Note: You are looking at a static copy of the former PineWiki site, used for class notes by James Aspnes from 2003 to 2012. Many mathematical formulas are broken, and there are likely to be other bugs as well. These will most likely not be fixed. You may be able to find more up-to-date versions of some of these notes at http://www.cs.yale.edu/homes/aspnes/#classes.

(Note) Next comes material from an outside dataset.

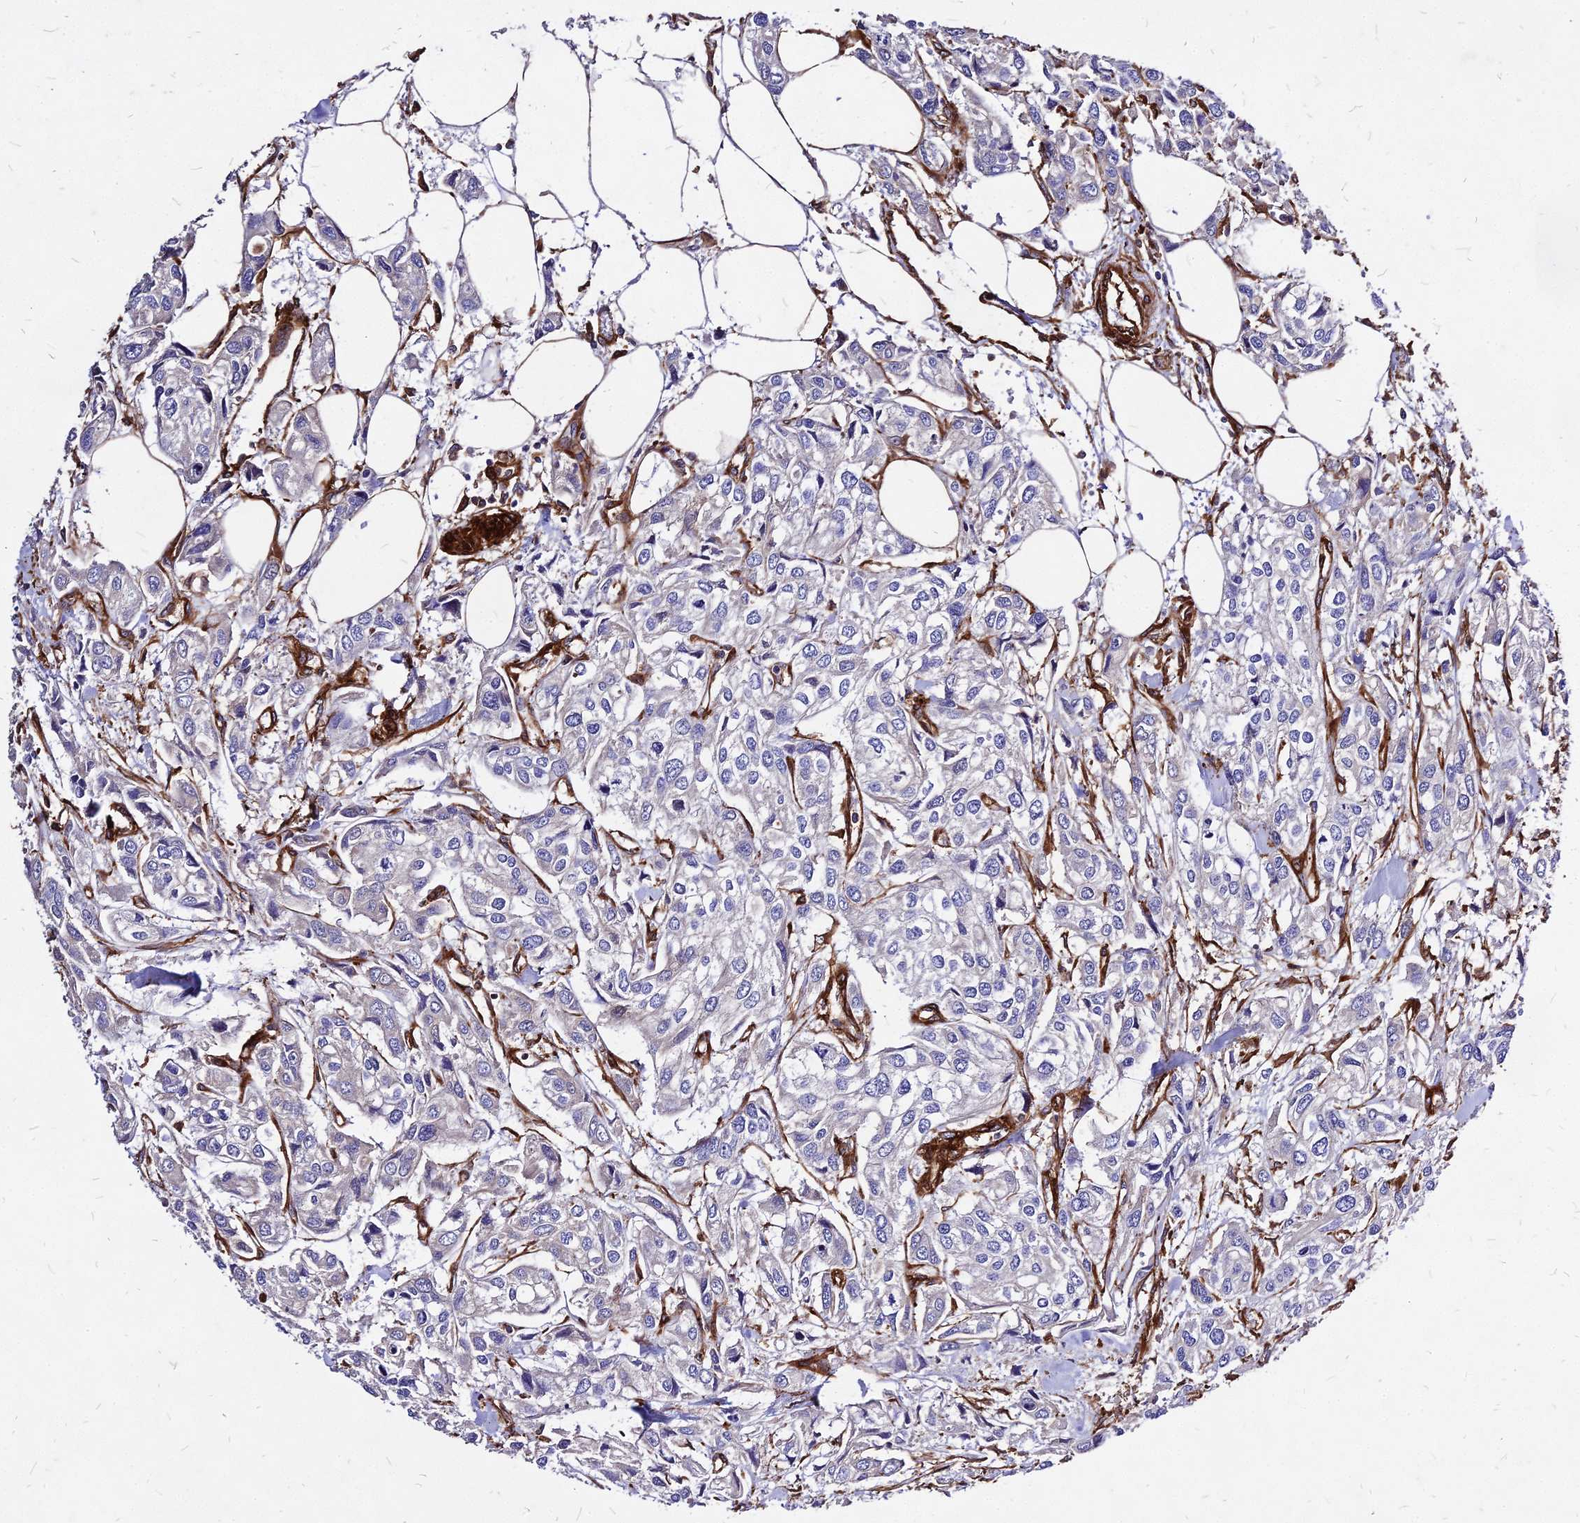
{"staining": {"intensity": "negative", "quantity": "none", "location": "none"}, "tissue": "urothelial cancer", "cell_type": "Tumor cells", "image_type": "cancer", "snomed": [{"axis": "morphology", "description": "Urothelial carcinoma, High grade"}, {"axis": "topography", "description": "Urinary bladder"}], "caption": "An immunohistochemistry (IHC) image of urothelial cancer is shown. There is no staining in tumor cells of urothelial cancer.", "gene": "EFCC1", "patient": {"sex": "male", "age": 67}}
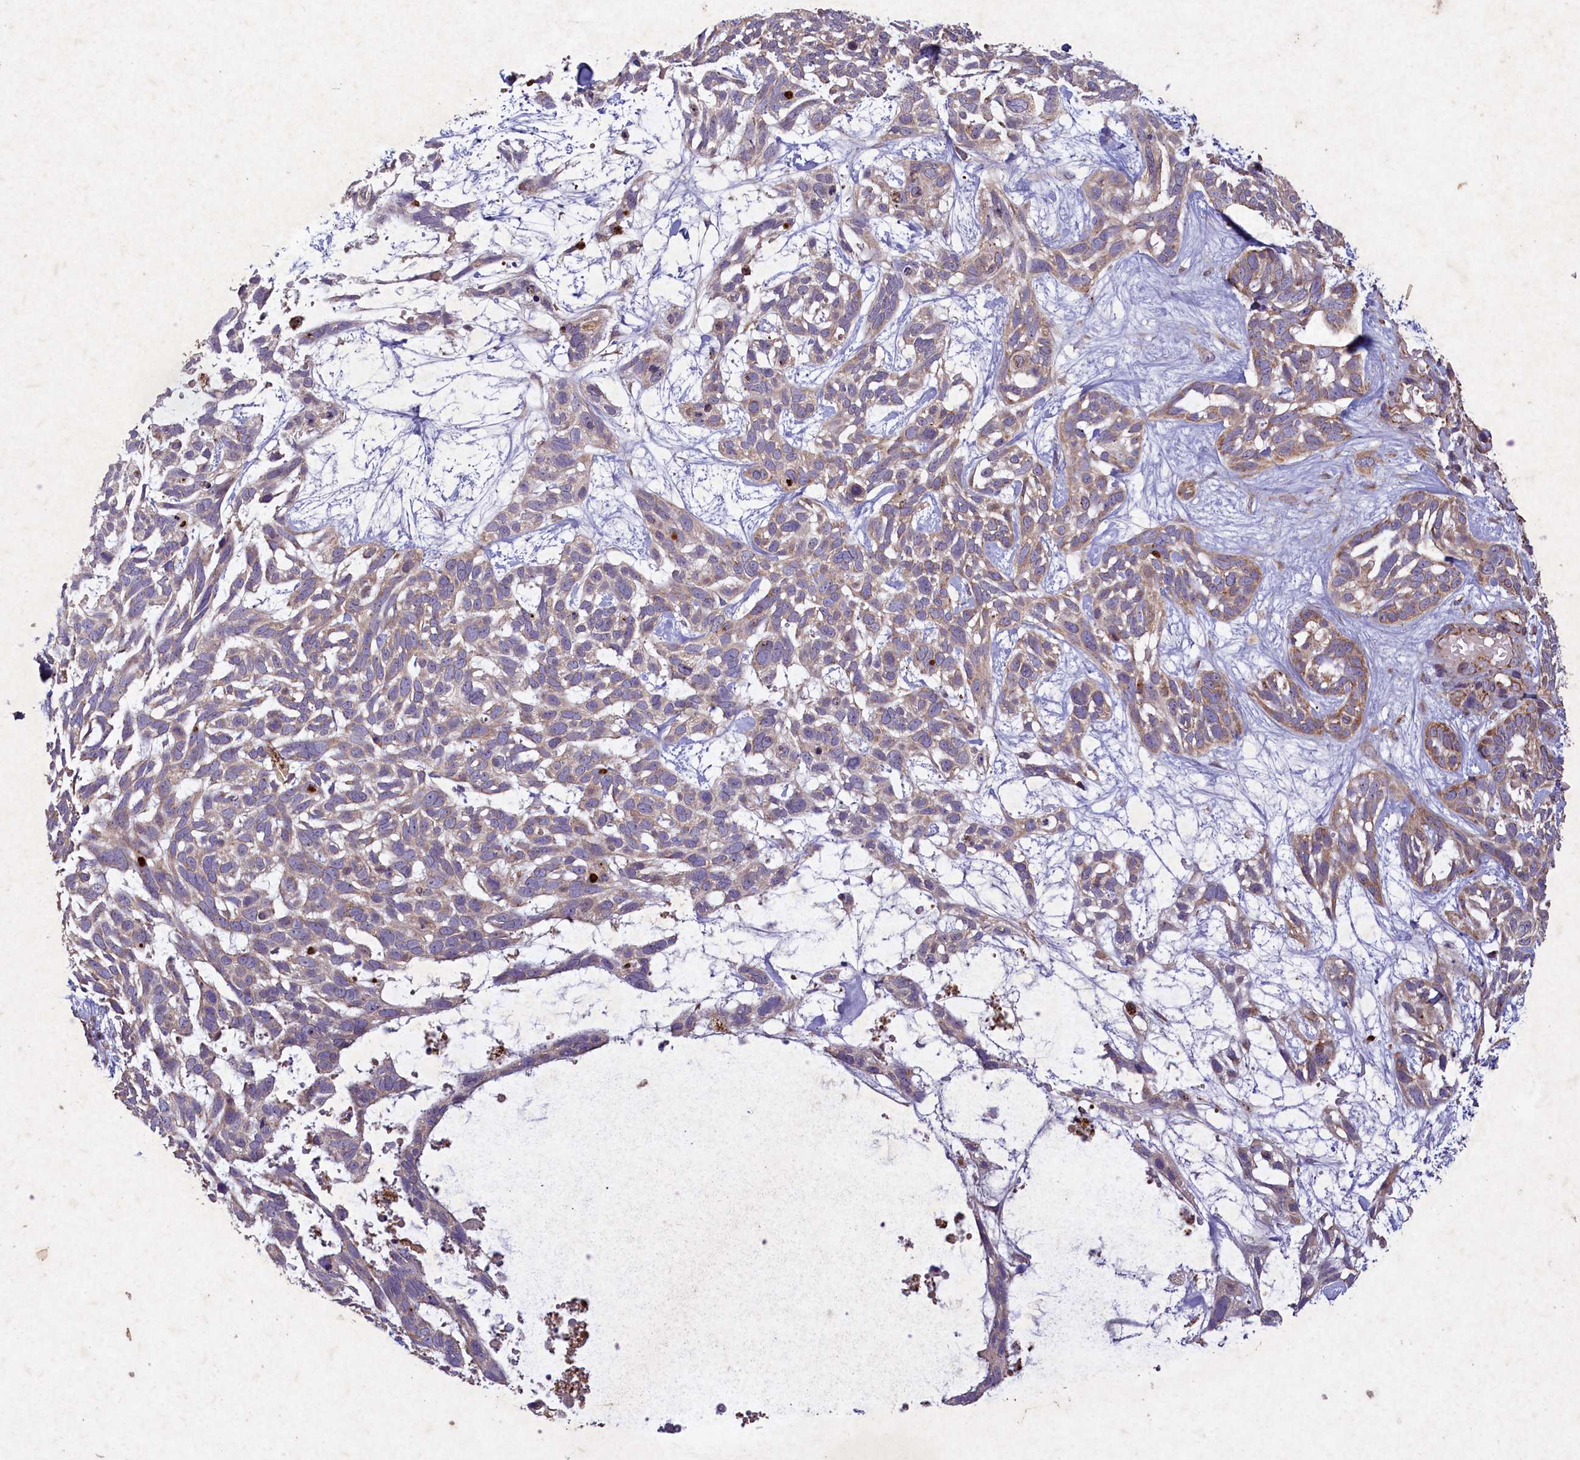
{"staining": {"intensity": "weak", "quantity": "<25%", "location": "cytoplasmic/membranous"}, "tissue": "skin cancer", "cell_type": "Tumor cells", "image_type": "cancer", "snomed": [{"axis": "morphology", "description": "Basal cell carcinoma"}, {"axis": "topography", "description": "Skin"}], "caption": "Immunohistochemical staining of human basal cell carcinoma (skin) displays no significant staining in tumor cells.", "gene": "CIAO2B", "patient": {"sex": "male", "age": 88}}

The Johnson-Lindenstrauss theorem says that it is possible to project a set of n vectors in a space of arbitrarily high dimension onto an O(log n)-dimensional subspace, such that the distances between the vectors are approximately preserved. There are several versions of the theorem, depending on how the projection is done, but in each case we are looking at showing that for sufficiently large k as a function of n there is some k×d matrix A such that for any two d-dimensional vectors u and v in our set, (1-ε)‖u-v‖² ≤ ‖Au-Av‖² ≤ (1+ε)‖u-v‖². Typical choices for A are:

A projection matrix for a uniform random k-dimensional subspace. (Original Johnson-Lindenstrauss paper, Dasgupta-Gupta proof described below.)
A matrix whose elements are i.i.d. normal variables. (Indyk-Motwani, probably others.)
A matrix whose elements are i.i.d. ±1 variables. (Achlioptas. An appropriate distribution on {-1,0,+1} also works.)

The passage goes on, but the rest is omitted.